分析文本:
AppleGrowthVision: A large-scale stereo dataset for phenological analysis, fruit detection, and 3D reconstruction in apple orchards

📄 arXiv: 2505.14029v1 📥 PDF

作者: Laura-Sophia von Hirschhausen, Jannes S. Magnusson, Mykyta Kovalenko, Fredrik Boye, Tanay Rawat, Peter Eisert, Anna Hilsmann, Sebastian Pretzsch, Sebastian Bosse

分类: cs.CV, cs.AI

发布日期: 2025-05-20


💡 一句话要点

提出AppleGrowthVision以解决苹果园监测数据集不足问题

🎯 匹配领域: 支柱九:具身大模型 (Embodied Foundation Models)

关键词: 苹果园监测 深度学习 数据集 3D重建 物候分析 果实检测 精准农业 计算机视觉

📋 核心要点

  1. 现有苹果园监测方法受限于数据集的多样性和真实感,难以进行有效的生长阶段分析和果实定位。
  2. 本文提出AppleGrowthVision数据集,包含高分辨率立体图像和密集注释,支持精确的物候分析和3D重建。
  3. 实验结果表明,使用AppleGrowthVision数据集,YOLOv8的F1-score提升了7.69%,Faster R-CNN的F1-score提升了31.06%。

📝 摘要(中文)

深度学习已改变精准农业的计算机视觉,但苹果园监测仍受限于数据集的约束。现有数据集缺乏多样性和真实感,且难以注释密集异质场景。为填补这些空白,本文提出了AppleGrowthVision,一个大规模数据集,包含两个子集:第一部分为来自德国勃兰登堡的9317张高分辨率立体图像,涵盖六个经过农业验证的生长阶段;第二部分为1125张密集注释图像,包含31084个苹果标签。AppleGrowthVision为精准的物候分析和3D重建提供了立体图像数据,显著提升了YOLOv8和Faster R-CNN的性能。未来工作将集中在改进注释和增强3D重建等方面。

所给数据:
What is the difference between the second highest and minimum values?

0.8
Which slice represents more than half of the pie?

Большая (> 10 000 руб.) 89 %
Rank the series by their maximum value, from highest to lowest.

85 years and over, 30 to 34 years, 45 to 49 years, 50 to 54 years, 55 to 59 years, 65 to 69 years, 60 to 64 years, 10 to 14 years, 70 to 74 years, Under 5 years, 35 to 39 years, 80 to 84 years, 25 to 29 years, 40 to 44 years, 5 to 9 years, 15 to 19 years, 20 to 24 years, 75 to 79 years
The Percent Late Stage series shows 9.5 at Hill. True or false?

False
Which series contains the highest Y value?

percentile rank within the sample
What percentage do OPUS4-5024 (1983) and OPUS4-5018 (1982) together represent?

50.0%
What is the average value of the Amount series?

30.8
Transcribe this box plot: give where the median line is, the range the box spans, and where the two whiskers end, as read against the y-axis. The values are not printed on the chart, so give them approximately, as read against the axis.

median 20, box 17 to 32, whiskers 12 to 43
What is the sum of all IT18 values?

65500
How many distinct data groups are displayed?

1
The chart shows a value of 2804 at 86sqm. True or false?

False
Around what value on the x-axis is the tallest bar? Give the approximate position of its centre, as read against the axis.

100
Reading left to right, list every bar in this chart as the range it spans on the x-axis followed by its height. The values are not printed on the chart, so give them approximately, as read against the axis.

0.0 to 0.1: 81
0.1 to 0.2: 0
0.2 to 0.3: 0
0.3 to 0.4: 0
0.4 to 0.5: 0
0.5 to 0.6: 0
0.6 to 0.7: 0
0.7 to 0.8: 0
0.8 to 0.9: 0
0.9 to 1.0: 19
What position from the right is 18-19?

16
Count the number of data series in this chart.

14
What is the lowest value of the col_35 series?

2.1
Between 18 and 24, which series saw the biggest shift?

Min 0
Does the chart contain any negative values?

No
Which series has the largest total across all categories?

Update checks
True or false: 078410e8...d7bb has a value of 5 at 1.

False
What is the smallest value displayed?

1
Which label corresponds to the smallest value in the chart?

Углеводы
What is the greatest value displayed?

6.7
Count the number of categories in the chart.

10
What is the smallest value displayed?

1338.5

任务内容:
1. 对照关于AppleGrowthVision的文本,下列三项说法是否成立?逐项答“是”或“否”,并一字不差地引用起决定作用的原文。(a) 第一部分图像来自德国勃兰登堡,涵盖六个生长阶段。(b) 第二部分包含9317个苹果标签。(c) 使用该数据集后,YOLOv8的F1-score提升幅度大于Faster R-CNN。
2. 关于AppleGrowthVision的文本中,“现有数据集缺乏多样性和真实感,且难以注释密集异质场景。”一句译成英文该怎么说?
作答时只依据关于AppleGrowthVision的文本。

逐题解答:
1.
(a) 是。“第一部分为来自德国勃兰登堡的9317张高分辨率立体图像,涵盖六个经过农业验证的生长阶段”
(b) 否。“第二部分为1125张密集注释图像,包含31084个苹果标签”
(c) 否。“YOLOv8的F1-score提升了7.69%,Faster R-CNN的F1-score提升了31.06%”

2. Existing datasets lack diversity and realism, and dense, heterogeneous scenes are difficult to annotate.